Monday, December 22, 2008

Project Euler problems 6 - 10

I finally found some time to sit down and do problems 6 through 10 on Project Euler.

Problem 6: Find the difference between the sum of the squares of the first one hundred natural numbers and the square of the sum.
def euler6()
(1..100).inject(0){|val,k| val += k} ** 2 -
(1..100).inject(0){|val,k| val += k**2}
end

Problem 7: What is the 10001st prime number?
def euler7()
myprime = Prime.new
(1..10000).each{ myprime.next}
myprime.next
end

Problem 8: Find the greatest product of five consecutive digits in the 1000-digit number.

The 1000 digit number is a string in my code.
def euler8(bigNum)
len = bigNum.size
stopAt = len - 5
sliceStart = 0
res = 0
while sliceStart < stopAt do
val = 1
s = bigNum.slice(sliceStart, 5)
s.each_char{|x| val *= x.to_i}
res = val if res < val
sliceStart += 1
end
res
end

Problem 9: There exists exactly one Pythagorean triplet for which a + b + c = 1000. Find the product abc.
def euler9()
val = 0
(1..500).each{ |a|
(a..500).each{ |b|
c = (a**2 + b**2)**0.5
next unless c == c.to_i # continue unless c is an integer
val = a + b + c
return a * b * c if val == 1000
break if val > 1000
}
}

end

Project 10: Find the sum of all the primes below two million.

This was the only really challenging problem in this set. I tried to use Ruby's Prime class in a loop for this. When ran for 50,000 iterations it would return in about 14 seconds. For 2,000,000 I eventually killed the process after 15 minutes. The algorithm used in the Prime class seems to fall down when used to generate large lists of prime numbers.

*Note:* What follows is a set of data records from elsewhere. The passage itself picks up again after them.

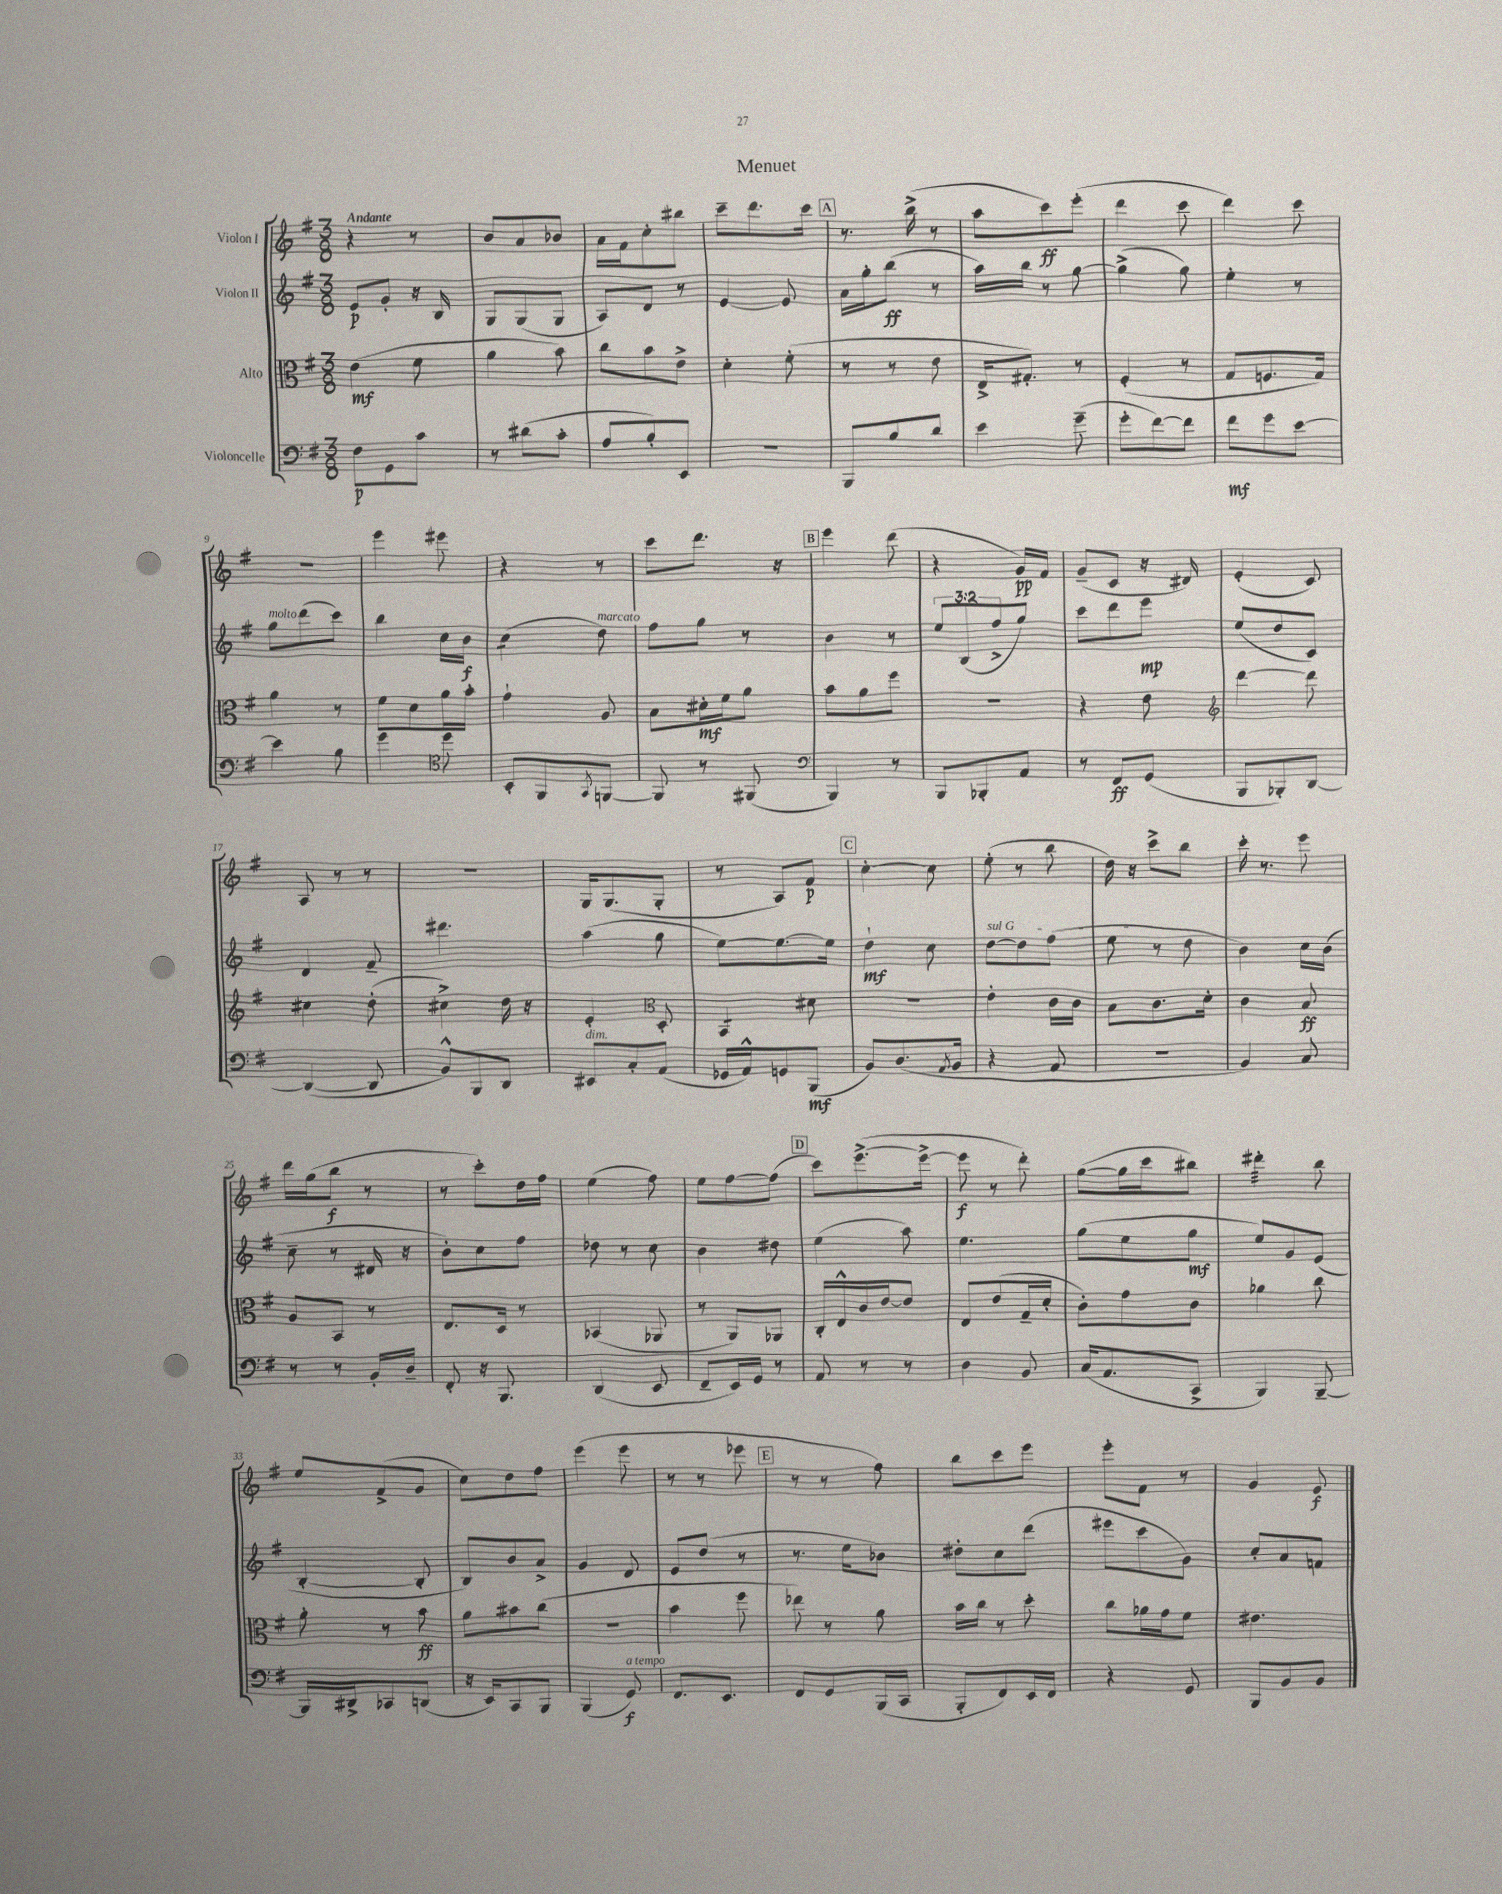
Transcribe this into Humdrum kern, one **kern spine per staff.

**kern	**kern	**kern	**kern
*staff4	*staff3	*staff2	*staff1
*clefF4	*clefC3	*clefG2	*clefG2
*k[f#]	*k[f#]	*k[f#]	*k[f#]
*M3/8	*M3/8	*M3/8	*M3/8
8F#	(4e	8e	4r
8GG	.	8g'	.
8c	8f#	16r	8r
.	.	16B	.
=	=	=	=
8r	4a	8G	8b
(8d#	.	(8G	8a
8c'	8b)	8G	8b-
=	=	=	=
8A	8cc	8A)	16a
.	.	.	16f#
8B')	8b	8d	8cc'
8EE	8e^	8r	8bb#
=	=	=	=
4.r	4d'	[4e	8ccc~
.	.	.	8.ddd
.	(8f#'	8e]	.
.	.	.	16ccc
=	=	=	=
8BBB	8r	16a	8.r
.	.	16gg'	.
8B	8r	(8bb	.
.	.	.	(16bb^
8d	8e	8r	8r
=	=	=	=
4e	16E^	16aa)	8aa
.	8.G#')	16bb	.
.	.	8r	8ccc)
(8g~	8r	[8gg	(8eee'
=	=	=	=
8g'	(4F#'	(4gg^]	4ddd
[8f#)	.	.	.
8f#]	8r	8gg)	8ccc
=	=	=	=
8f#	8G	4ee'	4ddd)
8g	8.F	.	.
[8e	.	8r	8ccc
.	16G)	.	.
=	=	=	=
4e]	4a	8gg	4.r
.	.	(8ddd	.
8B	8r	8ccc)	.
=	=	=	=
4g	8f#	4bb	4eee
.	8d	.	.
*clefC4	*	*	*
8dd	16a	16cc	8eee#
.	16b'	16b	.
=	=	=	=
8BB'	4g`	(4cc	4r
8FF#	.	.	.
8qGG	.	.	.
[8FF	8A	8dd)	8r
=	=	=	=
8FF]	8B	8ff#	8ccc
8r	16d#'	8gg	8.ddd
.	16f#	.	.
(8FF#	8a	8r	.
.	.	.	16r
=	=	=	=
*clefF4	*	*	*
4BBB)	8b	4b	4eee
.	8a	.	.
8r	8ff#	8r	(8ddd
=	=	=	=
8BBB	4.r	12ee	4r
.	.	(12B	.
8BBB-'	.	.	.
.	.	12ff#^	.
8AA	.	8gg)	16g)
.	.	.	16f#
=	=	=	=
8r	4r	8ccc	(8g~
8FF#	.	8ddd	8c
(8GG	8e	8eee	16r
.	.	.	16d#)
=	=	=	=
*	*clefG2	*	*
8BBB	[4ddd	(8ee	(4e'
8BBB-')	.	8dd	.
[8DD	8ddd]	8c)	8c)
=	=	=	=
(4DD_	4cc#	4d	8A
.	.	.	8r
8DD]	(8dd'	8f#~	8r
=	=	=	=
8BB^^)	4cc#^)	4.ddd#	4.r
8BBB	.	.	.
8DD	16dd	.	.
.	16r	.	.
=	=	=	=
8EE#	4e'	(4aa	16G
.	.	.	(8.G
8C'	.	.	.
*	*clefC3	*	*
(8AA	8D'	8gg	8G'
=	=	=	=
16GG-	4BB	[8ee)	8r
16AA^^)	.	.	.
8GG	.	8.ee_	8A)
(8BBB	8d#	.	8f#
.	.	16ee]	.
=	=	=	=
8BB)	4.r	4dd`	[4cc'
(8.D	.	.	.
.	.	8cc	8cc]
8qAA	.	.	.
16BB	.	.	.
=	=	=	=
4r	4e'	[8dd	(8ee'
.	.	8dd]	8r
8AA	16c	(8ff#	8bb
.	16c	.	.
=	=	=	=
4.r	8B	8ee	16dd)
.	.	.	16r
.	8.c	8r	8ccc^
.	.	8dd	8bb
.	16d'	.	.
=	=	=	=
4BB)	4c	4b)	16ccc'
.	.	.	8.r
8C	8B	16cc	8eee
.	.	(16b	.
=	=	=	=
8r	8A	8cc~	16ddd
.	.	.	(16gg
8r	8BB	8r	8bb
16BB'	8r	16d#	8r
16D~	.	16r	.
=	=	=	=
8FF#'	8.E	8b')	8r
16r	.	8cc	8ccc')
8.BBB	16D	.	.
.	8r	8ff#	16dd
.	.	.	16ff#
=	=	=	=
(4DD	(4BB-	8dd-	(4ee
.	.	8r	.
8EE	8AA-	8cc	8ff#)
=	=	=	=
8FF#~	8r	4b	8ee
16EE)	8AA)	.	[8ff#
16GG	.	.	.
8r	8AA-	8dd#	(8ff#]
=	=	=	=
8AA	16C'	(4ee	8ccc)
.	16E^^	.	.
8r	16c	.	([8.eee^
.	[16e	.	.
8r	8e]	8aa)	.
.	.	.	16eee^_
=	=	=	=
4D	8E	4.ee	8eee]
.	(8e	.	8r
8BB	16G~	.	8ddd')
.	16d'	.	.
=	=	=	=
(16C	8c')	(8gg	([8gg
8.AA	.	.	.
.	8g	8ee	16gg]
.	.	.	16ccc
8CC^	8c	8gg	8bb#)
=	=	=	=
4BBB)	4a-	8ee)	4ddd#'
.	.	8g	.
[8BBB~	8cc	(8e	8bb
=	=	=	=
16BBB]	8a'	[4B'	8ee
16DD#^	.	.	.
8CC-	8r	.	(8f#^
(8DD	8b	8B']	8g
=	=	=	=
16r	8a	8B)	8cc)
16EE)	.	.	.
8CC	8b#	8b	8dd
8BBB	(8cc	8a^	8ff#
=	=	=	=
(4BBB	4.r	4g	(4eee
8GG)	.	8d	8eee
=	=	=	=
8.FF#	4b	8e	8r
.	.	(8dd	8r
8.EE	.	.	.
.	8ff#	8r	8eee-
=	=	=	=
8FF#	8ee-)	8.r	8r
8GG	8r	.	8r
.	.	16ee	.
(16BBB	8a	8b-)	8ff#)
16CC	.	.	.
=	=	=	=
8BBB'	16b	8dd#'	8bb
.	16cc	.	.
8FF#)	8r	8cc	8ccc
16EE	8dd'	(8ddd	8eee
16FF#	.	.	.
=	=	=	=
4r	8cc	8eee#	8eee'
.	16a-	8ccc	8f#
.	16g	.	.
8GG	8f#	8g)	8r
=	=	=	=
8BBB	4.e#	8cc'	4g
8BB	.	8a	.
8BB	.	8f	8e
==	==	==	==
*-	*-	*-	*-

I did some searching and found that most people were using some type of number sieve to generate the list of prime numbers, see Wikipedia here and here. I found and shamelessly stole a Ruby implementation of the Sieve of Eratosthenes from Paul Callagher. I slightly modified Paul's implementation to make it a standalone function instead of a class method.
# problem 10, find the sum of all primes below 2,000,000.
# prime series up to this limit, using Sieve of Eratosthenes method
# http://en.wikipedia.org/wiki/Sieve_of_Eratosthenes
#
# from http://tardate.blogspot.com/2008/10/rolling-project-euler-on-ruby.html
def sieve_of_eratosthenes( maxVal )
limit = Math.sqrt(maxVal)
a = (2..maxVal).to_a
n = 2
while (n < limit) do
x = n*2
begin
a[x-2]=2
x+=n
end until (x > maxVal )
begin
n+=1
end until ( a[n-2] != 2 )
end
a.uniq!
end

def euler10()
sieve_of_eratosthenes( 2_000_000 ).inject(0){|val, x| val += x }
end

This code returns in about 4 seconds.